This case involves a four-year-old boy who was attending a summer camp. The camp had given the boy a swimming test that showed he had limited swimming ability. This indicated that he should be restricted to the shallow end of the pool. Despite the results of this test, the camp still allowed the boy to have full access to the pool. On one occasion, a camp counselor took the boy out to the middle of the pool and began roughhousing with him and dunking him under the water. The boy began gasping for air because he could not swim and could not grab the edge of the pool. The boy drowned and floated in the pool for six minutes while lifeguards, who were positioned approximately 15 feet away, did not rescue him.
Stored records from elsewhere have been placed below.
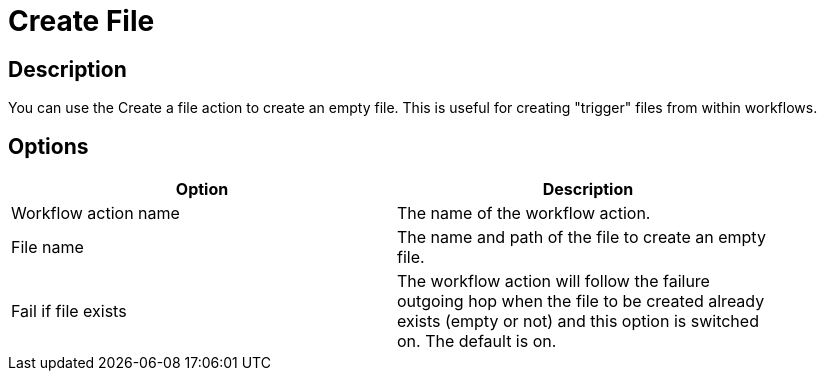 :documentationPath: /plugins/actions/
:language: en_US
:page-alternativeEditUrl: https://github.com/project-hop/hop/edit/master/plugins/actions/createfile/src/main/doc/createfile.adoc
= Create File

== Description

You can use the Create a file action to create an empty file. This is useful for creating "trigger" files from within workflows.

== Options

[width="90%", options="header"]
|===
|Option|Description
|Workflow action name|The name of the workflow action.
|File name|The name and path of the file to create an empty file.
|Fail if file exists|The workflow action will follow the failure outgoing hop when the file to be created already exists (empty or not) and this option is switched on. The default is on. 
|===
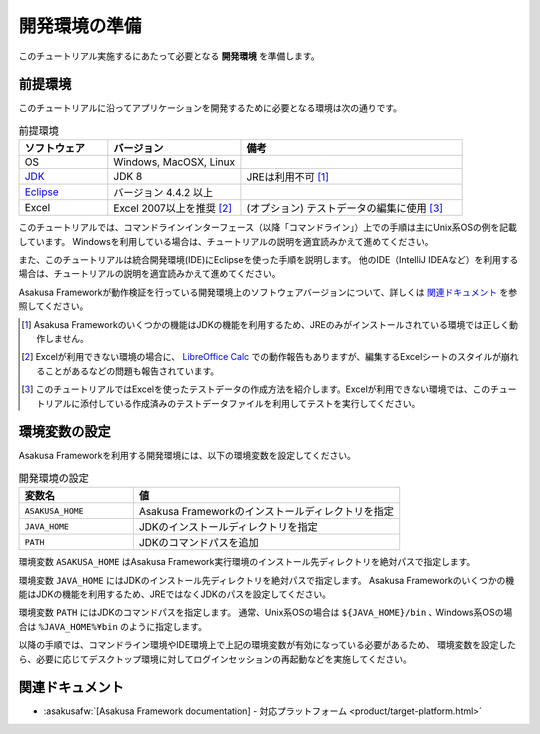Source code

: ==============
開発環境の準備
==============

このチュートリアル実施するにあたって必要となる **開発環境** を準備します。

前提環境
========

このチュートリアルに沿ってアプリケーションを開発するために必要となる環境は次の通りです。

..  list-table:: 前提環境
    :widths: 2 3 5
    :header-rows: 1

    * - ソフトウェア
      - バージョン
      - 備考
    * - OS
      - Windows, MacOSX, Linux
      -
    * - `JDK <https://www.oracle.com/technetwork/java/javase/downloads/index.html>`_
      - JDK 8
      - JREは利用不可 [#]_
    * - `Eclipse <https://www.eclipse.org/downloads/>`_
      - バージョン 4.4.2 以上
      -
    * - Excel
      - Excel 2007以上を推奨 [#]_
      - (オプション) テストデータの編集に使用 [#]_

このチュートリアルでは、コマンドラインインターフェース（以降「コマンドライン」）上での手順は主にUnix系OSの例を記載しています。
Windowsを利用している場合は、チュートリアルの説明を適宜読みかえて進めてください。

また、このチュートリアルは統合開発環境(IDE)にEclipseを使った手順を説明します。
他のIDE（IntelliJ IDEAなど）を利用する場合は、チュートリアルの説明を適宜読みかえて進めてください。

Asakusa Frameworkが動作検証を行っている開発環境上のソフトウェアバージョンについて、詳しくは `関連ドキュメント`_ を参照してください。

..  [#] Asakusa Frameworkのいくつかの機能はJDKの機能を利用するため、JREのみがインストールされている環境では正しく動作しません。
..  [#] Excelが利用できない環境の場合に、 `LibreOffice Calc <https://ja.libreoffice.org/discover/calc/>`_ での動作報告もありますが、編集するExcelシートのスタイルが崩れることがあるなどの問題も報告されています。
..  [#] このチュートリアルではExcelを使ったテストデータの作成方法を紹介します。Excelが利用できない環境では、このチュートリアルに添付している作成済みのテストデータファイルを利用してテストを実行してください。

環境変数の設定
==============

Asakusa Frameworkを利用する開発環境には、以下の環境変数を設定してください。

..  list-table:: 開発環境の設定
    :widths: 3 7
    :header-rows: 1

    * - 変数名
      - 値
    * - ``ASAKUSA_HOME``
      - Asakusa Frameworkのインストールディレクトリを指定
    * - ``JAVA_HOME``
      - JDKのインストールディレクトリを指定
    * - ``PATH``
      - JDKのコマンドパスを追加

環境変数 ``ASAKUSA_HOME`` はAsakusa Framework実行環境のインストール先ディレクトリを絶対パスで指定します。

環境変数 ``JAVA_HOME`` にはJDKのインストール先ディレクトリを絶対パスで指定します。
Asakusa Frameworkのいくつかの機能はJDKの機能を利用するため、JREではなくJDKのパスを設定してください。

環境変数 ``PATH`` にはJDKのコマンドパスを指定します。
通常、Unix系OSの場合は ``${JAVA_HOME}/bin`` ､ Windows系OSの場合は ``%JAVA_HOME%¥bin`` のように指定します。

以降の手順では、コマンドライン環境やIDE環境上で上記の環境変数が有効になっている必要があるため、
環境変数を設定したら、必要に応じてデスクトップ環境に対してログインセッションの再起動などを実施してください。

.. todo:: OSごとの環境変数の設定手順の例があったほうがよいか

関連ドキュメント
================

* :asakusafw:`[Asakusa Framework documentation] - 対応プラットフォーム <product/target-platform.html>`

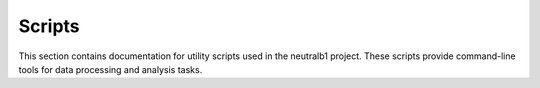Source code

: Scripts
=======

This section contains documentation for utility scripts used in the neutralb1 project.
These scripts provide command-line tools for data processing and analysis tasks.

.. autosummary::
   :toctree: generated
   :recursive:

   scripts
The boy’s parents brought a wrongful death lawsuit against the camp claiming that they were negligent in not having staff properly trained to respond to swimming accidents and not having proper procedures for pool use.
Question(s) For Expert Witness
- 1. Can a summer camp be held liable for the death of a preschooler if a camp counselor repeatedly dunks the boy under water and he drowns?
Expert Witness Response
In general, a summer camp may be held liable for a drowning death that results from the camp having breached a standard of care or being careless or negligent about supervision of children while they are in a pool. Since it is the camp’s duty to make sure that campers are kept out of harm’s way and to ensure that the staff is properly trained to deal with swimming accidents, if a lifeguard fails to properly monitor children in a pool and a child dies, the camp may be held liable for negligence. In this case, the camp was probably negligent because even after administering the swimming test to the boy, they failed to monitor him and failed to make sure that he only swam in the shallow end of the pool, which was the section that his swimming ability allowed. The lifeguards and counselors were also negligent in failing to properly monitor the boy in the water, since they were not watching the pool closely enough and let him float in the water for several minutes before they got him out of the pool. In this case, the camp should have established a water-safety procedure requiring specific lifeguards and/or counselors to be assigned to observe, monitor, and protect specific children who were poor swimmers while they were in the pool.